*** Document section Section Begins ***
The Huffington Post reports in an article by Michael J. Breus, a clinical psychologist and board certified sleep specialist, that researchers at Johns Hopkins University may have discovered a significant clue about what causes Restless Legs Syndrome (RLS). RLS is a sleep and neurological disorder that affects millions of Americans. RLS symptoms include throbbing, pulling, creeping, or other unpleasant sensations in the legs and an uncontrollable, and sometimes overwhelming, urge to move them.
These symptoms usually occur at night when you are relaxing or at rest. RLS symptoms typically get worse during the night. The extreme discomfort and pain caused by Restless Legs Syndrome produces an overwhelming desire to move around in an effort to relieve the symptoms.
Breus says RLS patients continue to have trouble sleeping even if many of their symptoms are effectively treated.
“Medications for RLS can be successful in alleviating the twitching and tingling sensations in the lower body, but very often the insomnia symptoms remain, leaving people with RLS coping with chronic sleep problems even after the other RLS symptoms have disappeared,” he said.
A Major Research Breakthrough
Researchers at John Hopkins University School of Medicine may have come up with the reason why sleep problems persist even if the other symptoms of RLS are effectively treated. The researchers found in RLS patients high levels of the brain chemical glutamate, which is involved in stimulating arousal. They observed high levels of glutamate in the brains of the RLS patients who participated in a clinical study.
“Abnormal levels of glutamate may help explain why RLS patients continue to have trouble sleeping, even after other medications have quieted the disruptive sensations in their legs,” Breus said.
Because the research study was small; only 48 subjects participated, it’s important not to draw conclusions from the results. However, the study indicates that researchers may be on the right track toward finding the causes of RLS.
*** Document section Section Ends ***
▸ Aim of the exercise: In the article on Restless Legs Syndrome, the first paragraph names specific unpleasant sensations in the legs as symptoms. List each one.
*** Material supplied Section Begins ***
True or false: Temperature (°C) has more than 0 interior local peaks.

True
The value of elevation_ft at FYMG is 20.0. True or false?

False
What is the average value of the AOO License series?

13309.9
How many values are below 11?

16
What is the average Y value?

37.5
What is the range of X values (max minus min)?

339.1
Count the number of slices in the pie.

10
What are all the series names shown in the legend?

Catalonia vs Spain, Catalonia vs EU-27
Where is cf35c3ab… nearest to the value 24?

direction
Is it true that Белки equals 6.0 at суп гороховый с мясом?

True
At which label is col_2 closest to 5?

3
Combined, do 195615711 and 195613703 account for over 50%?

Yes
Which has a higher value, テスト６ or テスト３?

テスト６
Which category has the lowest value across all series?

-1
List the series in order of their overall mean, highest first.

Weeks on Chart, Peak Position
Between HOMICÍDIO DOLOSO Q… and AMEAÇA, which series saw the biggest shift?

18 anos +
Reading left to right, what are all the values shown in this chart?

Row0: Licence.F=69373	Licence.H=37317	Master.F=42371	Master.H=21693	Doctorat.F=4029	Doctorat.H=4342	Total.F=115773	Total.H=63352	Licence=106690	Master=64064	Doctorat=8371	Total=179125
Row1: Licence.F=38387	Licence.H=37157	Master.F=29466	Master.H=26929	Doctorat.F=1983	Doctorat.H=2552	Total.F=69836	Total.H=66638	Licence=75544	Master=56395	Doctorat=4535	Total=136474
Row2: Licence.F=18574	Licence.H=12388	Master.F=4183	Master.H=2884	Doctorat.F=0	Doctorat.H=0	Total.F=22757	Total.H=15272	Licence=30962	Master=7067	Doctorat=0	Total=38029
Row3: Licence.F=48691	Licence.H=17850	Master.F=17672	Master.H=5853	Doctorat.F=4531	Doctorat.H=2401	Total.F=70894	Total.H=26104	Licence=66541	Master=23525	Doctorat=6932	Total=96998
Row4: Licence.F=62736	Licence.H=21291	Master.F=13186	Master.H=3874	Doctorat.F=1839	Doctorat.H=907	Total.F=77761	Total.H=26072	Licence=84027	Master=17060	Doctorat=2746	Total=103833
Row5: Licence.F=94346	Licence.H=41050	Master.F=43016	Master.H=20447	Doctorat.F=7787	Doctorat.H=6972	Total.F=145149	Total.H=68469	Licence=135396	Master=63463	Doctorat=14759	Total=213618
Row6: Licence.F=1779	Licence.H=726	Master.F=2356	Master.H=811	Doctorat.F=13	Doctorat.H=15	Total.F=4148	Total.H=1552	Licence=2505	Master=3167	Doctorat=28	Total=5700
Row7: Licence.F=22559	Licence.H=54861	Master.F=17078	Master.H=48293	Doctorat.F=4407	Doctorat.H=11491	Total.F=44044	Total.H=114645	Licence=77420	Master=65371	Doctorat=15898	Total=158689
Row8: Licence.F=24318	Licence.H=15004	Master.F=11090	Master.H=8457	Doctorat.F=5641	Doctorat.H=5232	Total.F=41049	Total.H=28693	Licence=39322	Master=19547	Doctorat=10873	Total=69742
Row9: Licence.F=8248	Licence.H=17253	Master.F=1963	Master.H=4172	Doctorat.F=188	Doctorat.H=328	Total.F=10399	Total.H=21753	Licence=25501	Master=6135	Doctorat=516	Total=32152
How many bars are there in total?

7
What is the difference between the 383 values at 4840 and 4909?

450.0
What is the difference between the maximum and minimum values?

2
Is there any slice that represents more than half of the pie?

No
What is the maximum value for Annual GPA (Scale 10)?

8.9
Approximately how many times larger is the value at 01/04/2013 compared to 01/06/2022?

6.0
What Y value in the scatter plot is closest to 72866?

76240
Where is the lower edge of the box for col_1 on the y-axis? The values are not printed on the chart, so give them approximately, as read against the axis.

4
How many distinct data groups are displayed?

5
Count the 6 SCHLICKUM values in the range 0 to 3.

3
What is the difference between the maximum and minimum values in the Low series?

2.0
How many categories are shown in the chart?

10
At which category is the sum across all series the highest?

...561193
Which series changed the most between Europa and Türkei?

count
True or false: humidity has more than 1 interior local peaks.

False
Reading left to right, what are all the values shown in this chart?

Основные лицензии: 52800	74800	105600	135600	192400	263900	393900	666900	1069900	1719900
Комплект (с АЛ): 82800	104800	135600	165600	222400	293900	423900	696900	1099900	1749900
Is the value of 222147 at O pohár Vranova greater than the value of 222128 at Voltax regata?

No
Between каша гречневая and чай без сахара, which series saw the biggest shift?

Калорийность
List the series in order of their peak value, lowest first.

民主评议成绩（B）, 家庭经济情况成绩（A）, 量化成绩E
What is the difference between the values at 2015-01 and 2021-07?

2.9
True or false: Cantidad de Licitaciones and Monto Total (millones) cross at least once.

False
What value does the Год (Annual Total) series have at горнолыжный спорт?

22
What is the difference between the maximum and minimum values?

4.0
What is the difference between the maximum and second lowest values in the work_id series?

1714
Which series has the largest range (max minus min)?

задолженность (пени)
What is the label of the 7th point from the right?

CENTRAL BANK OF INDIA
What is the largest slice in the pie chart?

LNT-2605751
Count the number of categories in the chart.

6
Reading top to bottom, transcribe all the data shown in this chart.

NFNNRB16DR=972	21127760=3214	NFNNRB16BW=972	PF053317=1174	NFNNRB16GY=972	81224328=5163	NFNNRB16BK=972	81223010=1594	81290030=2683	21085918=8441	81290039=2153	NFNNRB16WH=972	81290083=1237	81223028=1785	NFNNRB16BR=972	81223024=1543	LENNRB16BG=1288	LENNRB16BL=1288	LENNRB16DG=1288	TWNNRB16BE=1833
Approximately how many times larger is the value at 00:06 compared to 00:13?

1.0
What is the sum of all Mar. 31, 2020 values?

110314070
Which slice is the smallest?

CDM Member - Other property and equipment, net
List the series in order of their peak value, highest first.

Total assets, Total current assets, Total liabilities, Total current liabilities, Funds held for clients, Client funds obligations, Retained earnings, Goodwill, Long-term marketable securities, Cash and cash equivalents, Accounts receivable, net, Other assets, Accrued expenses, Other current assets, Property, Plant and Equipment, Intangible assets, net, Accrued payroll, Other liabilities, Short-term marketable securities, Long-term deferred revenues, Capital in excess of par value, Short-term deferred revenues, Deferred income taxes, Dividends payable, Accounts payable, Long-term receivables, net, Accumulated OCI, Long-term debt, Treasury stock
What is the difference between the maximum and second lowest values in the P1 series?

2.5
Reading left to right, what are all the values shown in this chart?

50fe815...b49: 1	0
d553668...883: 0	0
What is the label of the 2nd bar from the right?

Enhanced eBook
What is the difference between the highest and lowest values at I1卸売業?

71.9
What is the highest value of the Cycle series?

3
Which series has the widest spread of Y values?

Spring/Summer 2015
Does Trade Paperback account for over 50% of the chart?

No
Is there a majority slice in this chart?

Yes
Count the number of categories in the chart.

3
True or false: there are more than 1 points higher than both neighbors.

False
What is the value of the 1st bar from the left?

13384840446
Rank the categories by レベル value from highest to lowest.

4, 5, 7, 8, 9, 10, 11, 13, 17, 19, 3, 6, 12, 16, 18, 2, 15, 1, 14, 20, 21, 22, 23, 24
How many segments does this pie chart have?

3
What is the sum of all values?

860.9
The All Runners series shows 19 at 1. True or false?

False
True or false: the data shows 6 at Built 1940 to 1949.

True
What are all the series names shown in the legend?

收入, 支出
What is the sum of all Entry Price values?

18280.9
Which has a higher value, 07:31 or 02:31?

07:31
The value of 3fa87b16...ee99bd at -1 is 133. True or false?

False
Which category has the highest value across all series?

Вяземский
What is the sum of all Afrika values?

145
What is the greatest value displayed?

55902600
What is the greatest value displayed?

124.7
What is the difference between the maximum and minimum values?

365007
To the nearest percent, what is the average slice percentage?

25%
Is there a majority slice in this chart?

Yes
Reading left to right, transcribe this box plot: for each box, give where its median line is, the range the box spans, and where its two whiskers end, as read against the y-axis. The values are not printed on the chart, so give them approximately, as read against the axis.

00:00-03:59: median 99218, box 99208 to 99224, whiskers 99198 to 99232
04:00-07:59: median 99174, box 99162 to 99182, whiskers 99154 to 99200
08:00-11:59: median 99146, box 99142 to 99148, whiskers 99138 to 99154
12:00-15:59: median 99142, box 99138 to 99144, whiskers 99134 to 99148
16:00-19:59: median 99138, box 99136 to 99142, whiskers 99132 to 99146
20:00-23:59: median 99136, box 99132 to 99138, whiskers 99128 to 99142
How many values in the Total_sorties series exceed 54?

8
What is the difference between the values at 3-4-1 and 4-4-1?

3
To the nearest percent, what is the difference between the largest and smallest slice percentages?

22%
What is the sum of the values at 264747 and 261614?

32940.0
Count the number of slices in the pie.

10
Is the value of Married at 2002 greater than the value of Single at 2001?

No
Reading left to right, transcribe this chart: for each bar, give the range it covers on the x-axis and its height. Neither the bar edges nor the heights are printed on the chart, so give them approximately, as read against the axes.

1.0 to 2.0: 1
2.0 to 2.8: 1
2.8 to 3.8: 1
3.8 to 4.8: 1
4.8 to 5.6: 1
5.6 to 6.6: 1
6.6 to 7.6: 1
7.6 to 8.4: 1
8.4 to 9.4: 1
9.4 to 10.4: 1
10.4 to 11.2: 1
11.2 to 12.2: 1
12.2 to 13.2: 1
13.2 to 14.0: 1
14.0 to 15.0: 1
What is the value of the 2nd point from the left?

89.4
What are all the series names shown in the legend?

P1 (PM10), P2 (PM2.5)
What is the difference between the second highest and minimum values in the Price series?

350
*** Material supplied Section Ends ***
▸ Solution to this problem: Throbbing, pulling, creeping